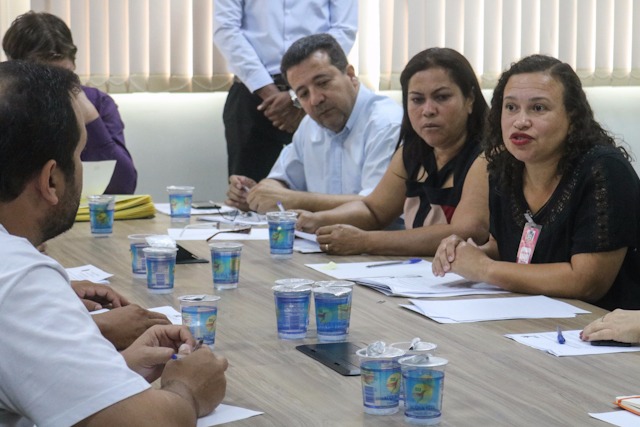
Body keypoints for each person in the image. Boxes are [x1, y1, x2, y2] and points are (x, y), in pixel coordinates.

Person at [0, 60, 227, 426]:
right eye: (79, 154)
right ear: (51, 181)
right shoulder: (18, 276)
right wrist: (187, 387)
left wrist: (108, 372)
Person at [432, 54, 640, 311]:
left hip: (601, 331)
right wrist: (465, 254)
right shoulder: (503, 167)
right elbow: (508, 248)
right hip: (530, 316)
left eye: (538, 108)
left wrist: (485, 269)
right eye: (510, 107)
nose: (520, 121)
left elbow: (587, 282)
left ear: (572, 117)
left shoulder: (603, 169)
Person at [294, 47, 490, 256]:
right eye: (417, 99)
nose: (428, 110)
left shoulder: (486, 155)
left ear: (470, 99)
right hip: (420, 277)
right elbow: (374, 210)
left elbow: (467, 231)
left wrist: (366, 241)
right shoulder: (412, 152)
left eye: (441, 97)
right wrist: (316, 220)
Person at [225, 33, 402, 214]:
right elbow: (281, 179)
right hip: (318, 239)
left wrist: (294, 200)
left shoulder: (386, 124)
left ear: (350, 75)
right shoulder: (310, 125)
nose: (315, 99)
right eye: (303, 94)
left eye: (323, 83)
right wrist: (259, 193)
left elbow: (374, 204)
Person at [214, 0, 358, 182]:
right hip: (252, 96)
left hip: (318, 96)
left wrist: (297, 95)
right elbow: (226, 29)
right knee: (248, 194)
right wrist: (271, 92)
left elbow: (344, 29)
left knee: (321, 184)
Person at [3, 10, 138, 194]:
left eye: (64, 75)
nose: (56, 87)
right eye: (46, 77)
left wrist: (90, 118)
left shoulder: (97, 103)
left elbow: (123, 186)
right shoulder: (7, 106)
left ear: (73, 66)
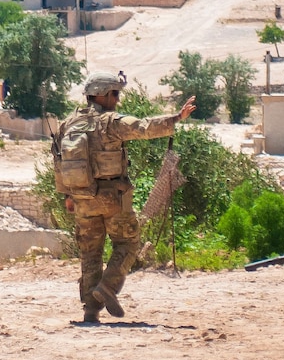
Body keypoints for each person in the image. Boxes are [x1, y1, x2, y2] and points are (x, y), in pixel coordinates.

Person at [53, 72, 196, 323]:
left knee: (90, 252)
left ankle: (90, 309)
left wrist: (67, 195)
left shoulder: (68, 124)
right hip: (113, 197)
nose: (117, 100)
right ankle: (106, 289)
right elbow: (144, 127)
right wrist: (176, 117)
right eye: (115, 94)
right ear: (104, 95)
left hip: (82, 199)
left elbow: (58, 161)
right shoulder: (110, 122)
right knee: (128, 244)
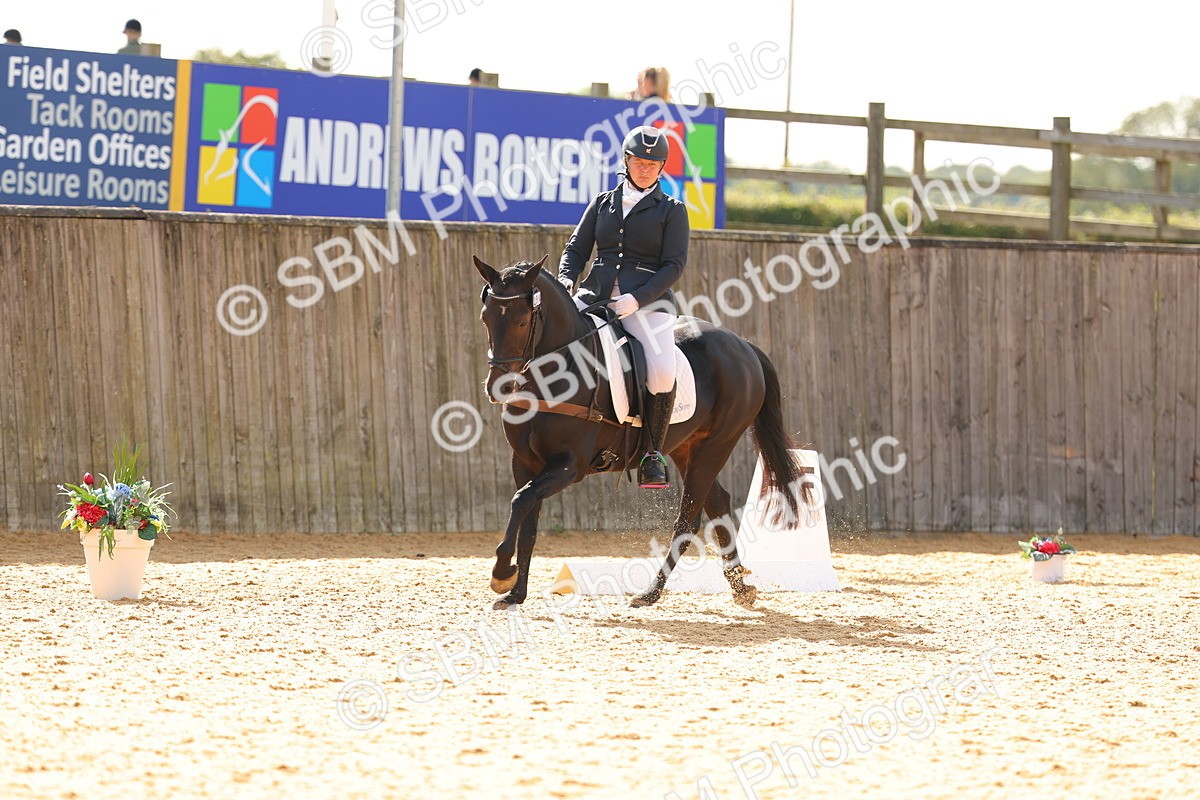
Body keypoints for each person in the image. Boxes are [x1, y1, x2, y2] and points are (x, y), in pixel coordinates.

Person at [558, 125, 688, 488]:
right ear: (626, 161)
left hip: (647, 302)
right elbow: (576, 250)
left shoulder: (672, 210)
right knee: (555, 338)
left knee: (661, 371)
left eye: (653, 163)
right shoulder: (602, 203)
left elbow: (674, 265)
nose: (645, 168)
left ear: (661, 167)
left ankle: (651, 454)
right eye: (639, 161)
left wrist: (637, 298)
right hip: (594, 295)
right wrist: (568, 278)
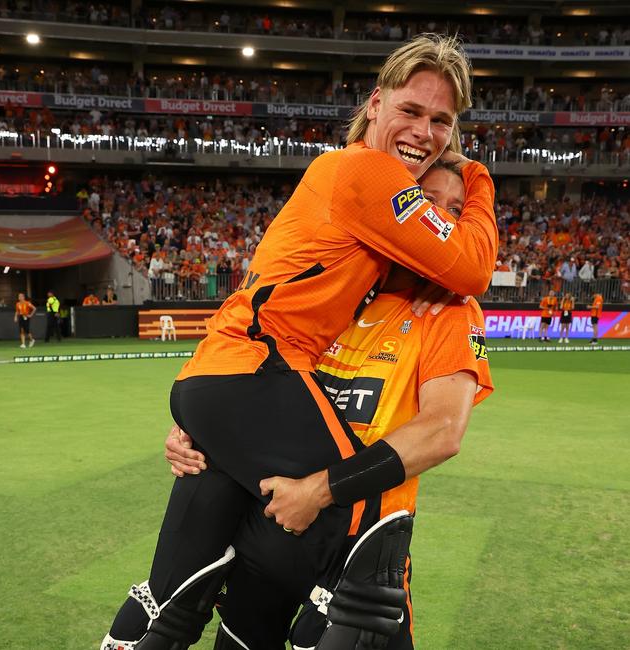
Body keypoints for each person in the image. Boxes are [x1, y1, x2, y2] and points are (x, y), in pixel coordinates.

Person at [102, 34, 498, 650]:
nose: (424, 130)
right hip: (254, 374)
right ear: (374, 104)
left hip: (240, 385)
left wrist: (211, 430)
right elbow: (471, 265)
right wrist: (475, 177)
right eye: (411, 111)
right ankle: (324, 619)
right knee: (363, 519)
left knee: (184, 584)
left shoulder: (382, 283)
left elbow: (444, 425)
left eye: (441, 120)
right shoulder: (365, 173)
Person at [164, 162, 495, 649]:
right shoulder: (339, 291)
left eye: (455, 211)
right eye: (428, 203)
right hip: (267, 533)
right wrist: (195, 434)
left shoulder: (449, 310)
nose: (441, 223)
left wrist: (318, 492)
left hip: (356, 555)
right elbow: (256, 385)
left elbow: (443, 431)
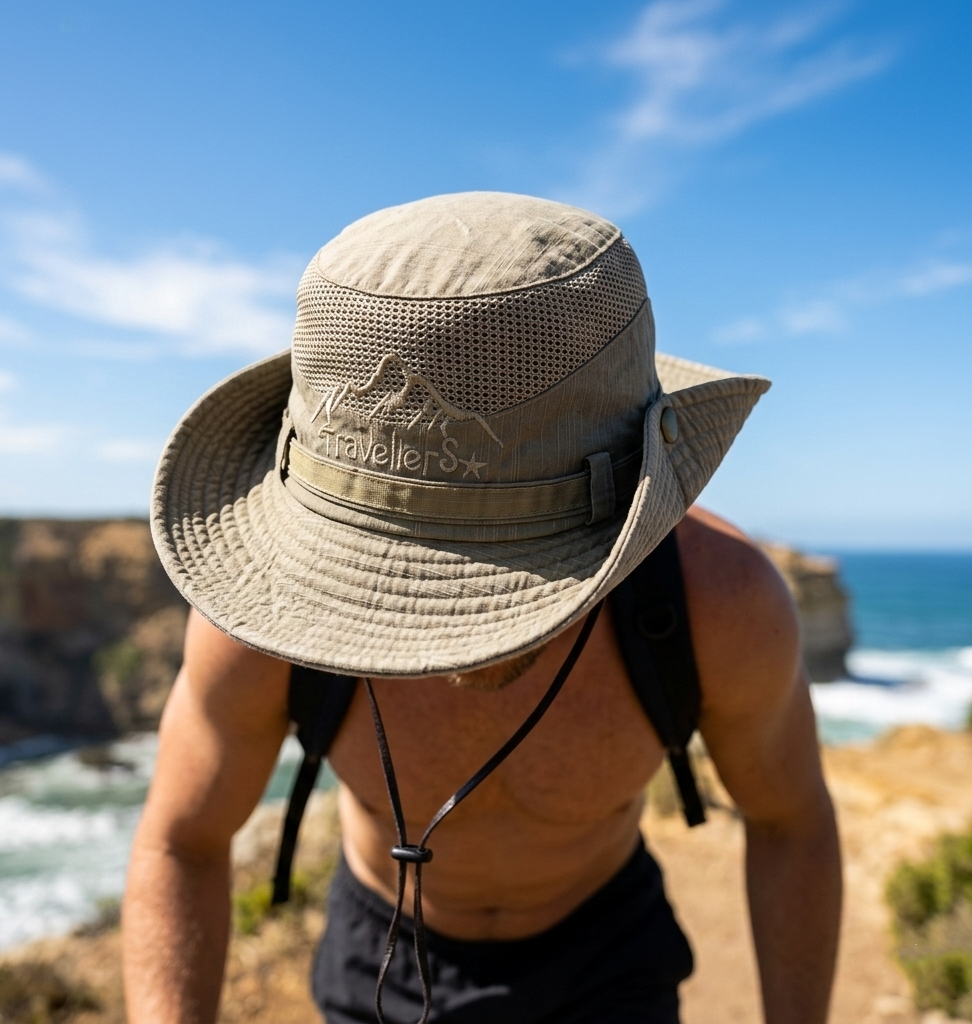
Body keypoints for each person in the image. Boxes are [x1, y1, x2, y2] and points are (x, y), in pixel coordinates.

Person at [123, 192, 842, 1024]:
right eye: (406, 565)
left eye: (504, 568)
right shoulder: (264, 614)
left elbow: (791, 822)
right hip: (379, 952)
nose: (456, 626)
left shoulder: (719, 602)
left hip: (610, 956)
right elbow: (181, 839)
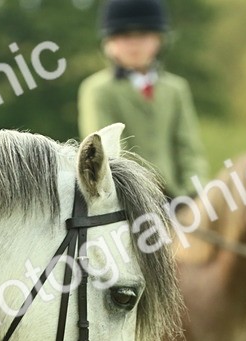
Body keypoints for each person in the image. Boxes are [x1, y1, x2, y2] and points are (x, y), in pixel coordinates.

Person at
------------------------------------------------------------
#### [Problem details]
Return exactly the lines from the one with "left elbow: (791, 822)" through the last line of the entries above, both ends included. No pictures may appear in the copy.

#### [Solution to this task]
left elbow: (791, 822)
right hip: (379, 952)
nose: (456, 626)
left shoulder: (719, 602)
left hip: (610, 956)
right elbow: (181, 839)
Body keypoints for each person in the image. Boxes are [x1, y1, x2, y2] and points are (x, y), in pixel coordinates.

Person at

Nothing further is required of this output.